Ailes is apparently so orgasmic about the 2010 election results that he believed it safe to flap from out of his bat-cave, where generally he supervises the lies of others, to spew lies personally and directly to Howard Kurtz of The Daily Beast.
“The president has not been very successful,” Ailes lied. “He just got kicked from Mumbai to South Korea, and he came home and attacked Republicans for it. He had to be told by the French and the Germans that his socialism was too far left for them to deal with.”
Obama, lied Ailes, “just has a different belief system than most Americans.”
Ailes, of course, is the racist who directed racist Richard Nixon’s racist 1968 media campaign. Ailes later worked for Ronald Racist Reagan, and he now runs the racist Fox News for the racist Rupert Murdoch. There, more than any single human being on planet earth, Ailes has been responsible for inculcating in a large portion of the nation’s GOoPers the racist “belief system” that Barack Obama is not a
United States citizen (58%), and “sympathizes with the goals of Islamic fundamentalists who want to impose Islamic law around the world” (52%).
Ailes engages in a fine bit of projection, when he says of comedian Jon Stewart: “He hates conservative views. He hates conservative thoughts. He hates conservative verbiage. He hates conservatives.” If one simply substitutes the word “liberal” for “conservative,” one has a fine description of Ailes.
Ailes additionally offers that Stewart is “crazy.” This from a man who employs such barking-mad lunatics as the falafel-fondling Bill O’Reilly and the blackboard-molester Glenn Beck. Ailes describes Beck as ”so intelligent and basically sensitive,” which certainly brings Ailes’ own sanity into serious question. Ailes says of another of his employees, “I don’t think there’s any doubt about what Sean Hannity is,” but then he neglects to tell us what that is—a hebephrenic Hibernian so stunningly stupid that he stands as the single greatest insult to the Irish people since Oliver Cromwell.
Of NPR executives, Ailes says: “They are, of course, Nazis. They have a kind of Nazi attitude. They are the left wing of Nazism.” Well . . . Ailes would know Nazis. His network went into overdrive defending Rich Iott, the teabagging Ohio congressional candidate who gets his jollies prancing around in a Nazi uniform from the same outfit that fielded Josef Mengele.
Now, it is a little known fact—one not referenced in the Kurtz interview—that before selling his soul to the devil to become a great GOoPer panjandrum, Ailes was composed wholly of pixels.
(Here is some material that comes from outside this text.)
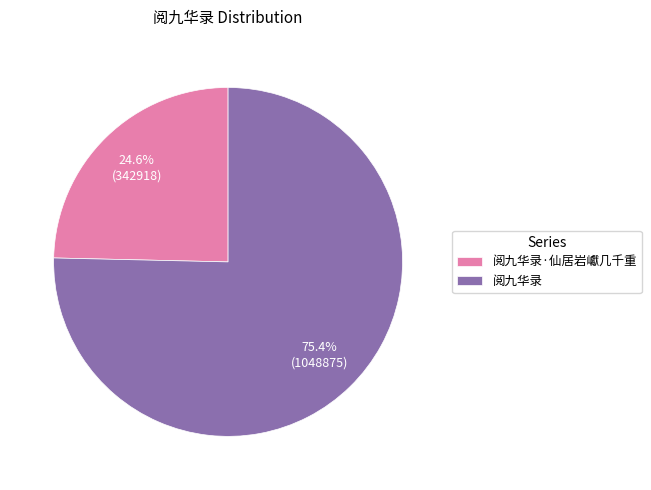

Which slice is the smallest?

阅九华录·仙居岩巘几千重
He appeared as several animated television characters, most notably as the disturbed Arctic miner Yukon “Cornhole” Cornelius, who in Rudolph the Red-Nosed Reindeer repeatedly engaged in acts of sexual congress with the dentally-obsessed elf, Hermey. Ailes in his Cornhole persona, licking cocaine off a pick, can be seen in the photo above.
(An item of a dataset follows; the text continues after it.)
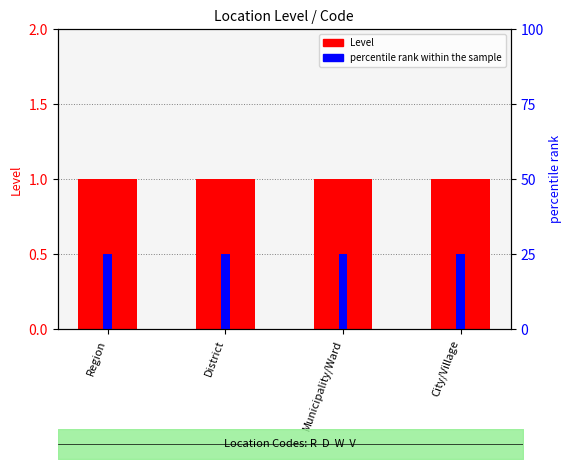

What is the label of the 1st bar from the left?

Region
In Rudolph, Ailes as Cornhole was peculiarly attracted to the denizens of The Island Of Misfit Toys, which explains,
perhaps, the Fox fascination with all things teabagger.
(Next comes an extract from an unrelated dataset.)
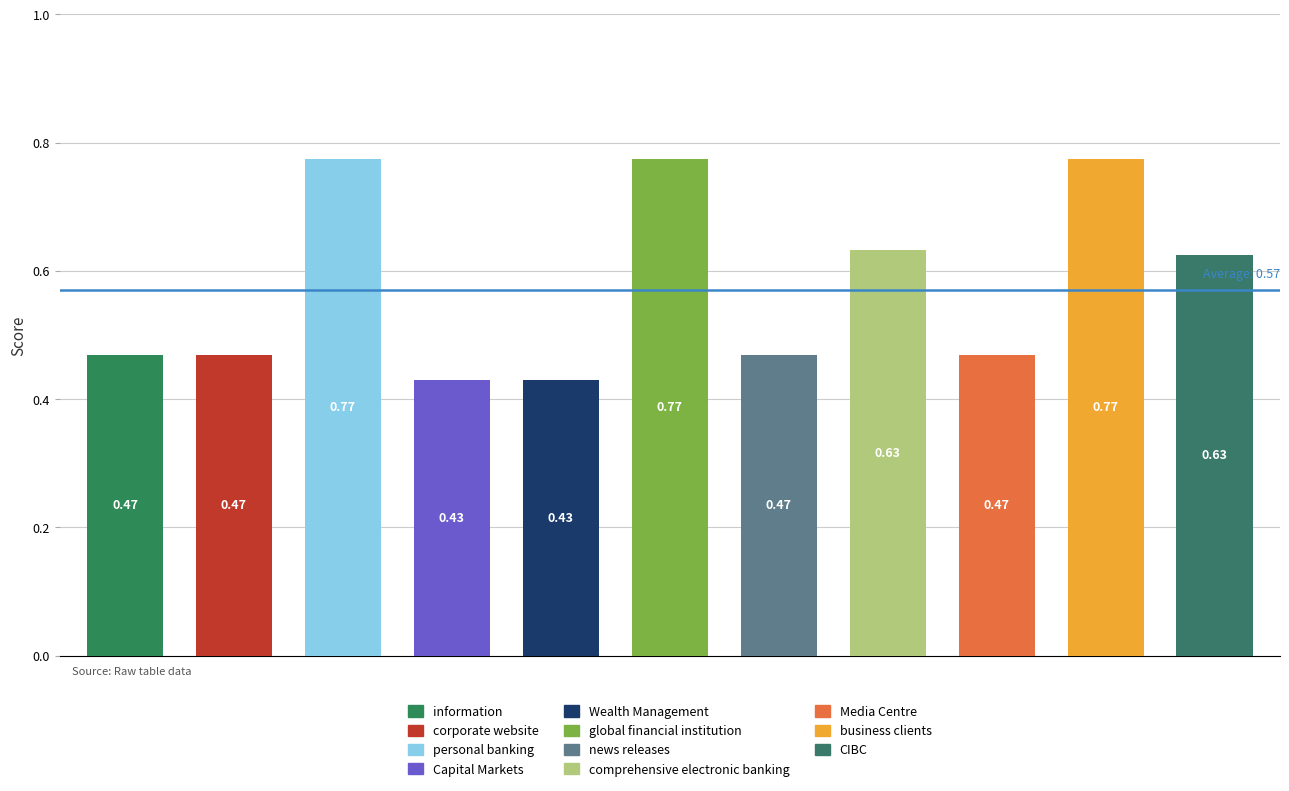

What is the difference between the second highest and second lowest values?

0.3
James Carville, of course, has also done film work: in the lean years after the Clintons left the White House, he appeared as Gollum in the Lord Of The Rings trilogy.
A true Clinton deadender, Carville apparently got such a thrill out of the mid-term results that he was moved to re-titter one of his racist lines from the 2008 primary campaign.
Back then, in discussing Hillary Clinton and Barack Obama, he projectile-vomited to Newsweek that ”if she gave him one of her cojones, they’d both have two.”
Last week, while breakfasting with the Christian Science Monitor, Carville upchucked: ”If Hillary gave up one of her balls and gave it to Obama, he’d have two.”
Way to roll out the racist stereotype of the neutered black man, James. You ought to run that stuff by the folks at the Daily Klan. Right up their street.